◆ What this exercise asks:
• 1. According to the title in the case report header, what causes the severe fucosidosis described? Answer in one to three sentences.
• 2. In the case report header, which department is Wang Xiaoyan affiliated with?

◆ Provided passage:

Identification of a novel homozygous loss-of-function mutation in FUCA1 gene causing severe fucosidosis: A case report

Author:

Zhang Xinwen1ORCID,Zhao Shaozhi1,Liu Hongwei1,Wang Xiaoyan2,Wang Xiaolei3,Du Nan1,Liu Hui1,Duan Hongfang1

Affiliation:

1. Department of Medical Genetics, Xi'an People’s Hospital (Xi’an Fourth Hospital), Xi'an, China.

2. Neonatal Department, Xi'an People’s Hospital (Xi’an Fourth Hospital), Xi'an, China.

3. Maternal Health Centre, Xi'an People’s Hospital (Xi’an Fourth Hospital), Xi'an, China.

◆ Entries provided:

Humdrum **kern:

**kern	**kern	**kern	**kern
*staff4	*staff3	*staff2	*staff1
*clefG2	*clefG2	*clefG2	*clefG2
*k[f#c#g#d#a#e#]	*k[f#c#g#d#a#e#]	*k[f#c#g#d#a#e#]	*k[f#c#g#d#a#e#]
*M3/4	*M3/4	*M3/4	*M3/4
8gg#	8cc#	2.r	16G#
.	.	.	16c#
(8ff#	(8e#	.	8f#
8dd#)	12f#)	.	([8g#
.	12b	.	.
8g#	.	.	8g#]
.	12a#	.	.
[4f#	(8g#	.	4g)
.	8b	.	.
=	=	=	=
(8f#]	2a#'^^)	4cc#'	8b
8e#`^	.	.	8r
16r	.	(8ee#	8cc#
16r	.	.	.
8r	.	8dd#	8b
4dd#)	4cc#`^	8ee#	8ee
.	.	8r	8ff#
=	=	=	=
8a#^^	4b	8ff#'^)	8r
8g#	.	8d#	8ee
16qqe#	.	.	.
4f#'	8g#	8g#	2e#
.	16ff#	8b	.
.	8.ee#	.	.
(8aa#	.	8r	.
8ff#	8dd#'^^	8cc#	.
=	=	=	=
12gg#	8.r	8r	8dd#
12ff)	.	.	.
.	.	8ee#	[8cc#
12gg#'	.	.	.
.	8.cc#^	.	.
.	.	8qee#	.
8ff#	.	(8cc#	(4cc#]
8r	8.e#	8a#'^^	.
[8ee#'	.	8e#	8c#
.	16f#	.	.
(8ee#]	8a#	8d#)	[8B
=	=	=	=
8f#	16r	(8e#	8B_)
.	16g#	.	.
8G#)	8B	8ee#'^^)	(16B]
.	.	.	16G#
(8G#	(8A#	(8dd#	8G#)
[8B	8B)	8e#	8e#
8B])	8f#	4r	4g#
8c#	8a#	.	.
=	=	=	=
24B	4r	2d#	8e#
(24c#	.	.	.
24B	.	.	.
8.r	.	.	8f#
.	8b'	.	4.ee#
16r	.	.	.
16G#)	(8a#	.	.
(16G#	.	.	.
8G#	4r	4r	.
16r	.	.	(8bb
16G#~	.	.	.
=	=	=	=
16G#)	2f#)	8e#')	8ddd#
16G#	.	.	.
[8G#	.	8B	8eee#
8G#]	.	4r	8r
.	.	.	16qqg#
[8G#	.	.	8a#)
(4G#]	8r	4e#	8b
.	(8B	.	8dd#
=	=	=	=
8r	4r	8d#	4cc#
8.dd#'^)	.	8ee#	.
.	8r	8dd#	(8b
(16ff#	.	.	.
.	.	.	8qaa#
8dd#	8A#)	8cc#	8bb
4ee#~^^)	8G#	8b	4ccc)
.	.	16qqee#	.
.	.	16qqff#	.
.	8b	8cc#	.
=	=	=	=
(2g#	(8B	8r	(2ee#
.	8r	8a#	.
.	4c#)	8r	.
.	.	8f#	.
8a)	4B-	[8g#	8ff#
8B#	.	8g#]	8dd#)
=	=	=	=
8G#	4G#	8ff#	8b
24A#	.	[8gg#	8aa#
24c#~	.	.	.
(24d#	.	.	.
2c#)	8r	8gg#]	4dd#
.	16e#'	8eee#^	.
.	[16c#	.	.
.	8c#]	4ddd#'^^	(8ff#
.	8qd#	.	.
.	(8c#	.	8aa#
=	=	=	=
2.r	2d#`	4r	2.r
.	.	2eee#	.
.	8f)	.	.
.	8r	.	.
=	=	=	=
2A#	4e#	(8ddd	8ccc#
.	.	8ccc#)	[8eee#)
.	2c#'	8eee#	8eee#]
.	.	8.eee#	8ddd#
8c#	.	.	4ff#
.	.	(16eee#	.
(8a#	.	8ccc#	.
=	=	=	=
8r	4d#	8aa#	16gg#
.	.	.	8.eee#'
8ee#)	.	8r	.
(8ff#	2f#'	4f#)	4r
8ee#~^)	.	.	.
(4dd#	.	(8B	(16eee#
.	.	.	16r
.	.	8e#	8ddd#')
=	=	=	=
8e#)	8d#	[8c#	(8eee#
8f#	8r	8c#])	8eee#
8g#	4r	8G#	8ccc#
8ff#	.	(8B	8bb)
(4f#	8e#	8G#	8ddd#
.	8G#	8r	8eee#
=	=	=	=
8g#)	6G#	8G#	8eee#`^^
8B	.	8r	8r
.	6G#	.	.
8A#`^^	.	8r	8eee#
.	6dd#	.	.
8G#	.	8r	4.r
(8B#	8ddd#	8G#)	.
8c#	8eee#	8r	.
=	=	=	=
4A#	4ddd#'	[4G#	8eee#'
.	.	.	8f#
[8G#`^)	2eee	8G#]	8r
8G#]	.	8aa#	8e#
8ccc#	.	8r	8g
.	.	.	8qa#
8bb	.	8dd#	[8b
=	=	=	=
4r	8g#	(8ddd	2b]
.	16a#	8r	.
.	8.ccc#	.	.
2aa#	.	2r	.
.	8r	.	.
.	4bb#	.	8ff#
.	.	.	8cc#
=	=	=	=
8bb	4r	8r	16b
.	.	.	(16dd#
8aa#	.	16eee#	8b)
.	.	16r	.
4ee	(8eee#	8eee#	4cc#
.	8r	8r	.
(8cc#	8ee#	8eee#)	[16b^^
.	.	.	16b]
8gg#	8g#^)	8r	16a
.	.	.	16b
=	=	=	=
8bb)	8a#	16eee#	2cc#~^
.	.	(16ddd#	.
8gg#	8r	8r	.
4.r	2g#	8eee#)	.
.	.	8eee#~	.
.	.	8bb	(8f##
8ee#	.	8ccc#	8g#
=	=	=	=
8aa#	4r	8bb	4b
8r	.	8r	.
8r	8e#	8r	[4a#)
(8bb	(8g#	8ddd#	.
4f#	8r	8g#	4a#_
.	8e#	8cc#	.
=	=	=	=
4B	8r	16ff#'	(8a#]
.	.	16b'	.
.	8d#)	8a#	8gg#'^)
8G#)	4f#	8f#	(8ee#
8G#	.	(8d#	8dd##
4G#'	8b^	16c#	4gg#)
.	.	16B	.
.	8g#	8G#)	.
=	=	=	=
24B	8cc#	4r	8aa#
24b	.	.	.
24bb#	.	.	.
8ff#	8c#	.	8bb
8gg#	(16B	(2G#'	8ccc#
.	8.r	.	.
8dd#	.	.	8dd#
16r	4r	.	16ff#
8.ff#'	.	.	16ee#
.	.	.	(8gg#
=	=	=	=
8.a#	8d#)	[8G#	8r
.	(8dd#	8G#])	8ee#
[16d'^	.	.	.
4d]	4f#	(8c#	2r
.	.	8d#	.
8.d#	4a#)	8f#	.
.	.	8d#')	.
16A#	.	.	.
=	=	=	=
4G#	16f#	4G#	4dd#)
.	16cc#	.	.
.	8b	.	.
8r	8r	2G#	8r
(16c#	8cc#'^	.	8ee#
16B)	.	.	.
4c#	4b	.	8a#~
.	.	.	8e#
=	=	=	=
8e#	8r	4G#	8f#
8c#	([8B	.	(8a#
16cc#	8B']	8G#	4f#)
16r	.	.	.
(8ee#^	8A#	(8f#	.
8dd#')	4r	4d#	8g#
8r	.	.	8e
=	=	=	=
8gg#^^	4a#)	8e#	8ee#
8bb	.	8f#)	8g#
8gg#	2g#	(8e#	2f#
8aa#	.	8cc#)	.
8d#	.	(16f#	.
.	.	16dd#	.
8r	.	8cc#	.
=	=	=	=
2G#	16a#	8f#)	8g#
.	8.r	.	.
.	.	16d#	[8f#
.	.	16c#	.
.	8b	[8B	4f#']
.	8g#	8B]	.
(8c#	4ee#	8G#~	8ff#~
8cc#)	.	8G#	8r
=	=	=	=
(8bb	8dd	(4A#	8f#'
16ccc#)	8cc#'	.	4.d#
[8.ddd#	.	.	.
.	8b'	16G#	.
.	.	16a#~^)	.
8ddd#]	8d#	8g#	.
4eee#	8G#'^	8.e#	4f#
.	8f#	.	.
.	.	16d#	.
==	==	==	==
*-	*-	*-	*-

◆ Task-by-task solutions:
• 1. A novel homozygous loss-of-function mutation in the FUCA1 gene causes the severe fucosidosis.

• 2. The Neonatal Department of Xi'an People's Hospital (Xi'an Fourth Hospital), Xi'an, China.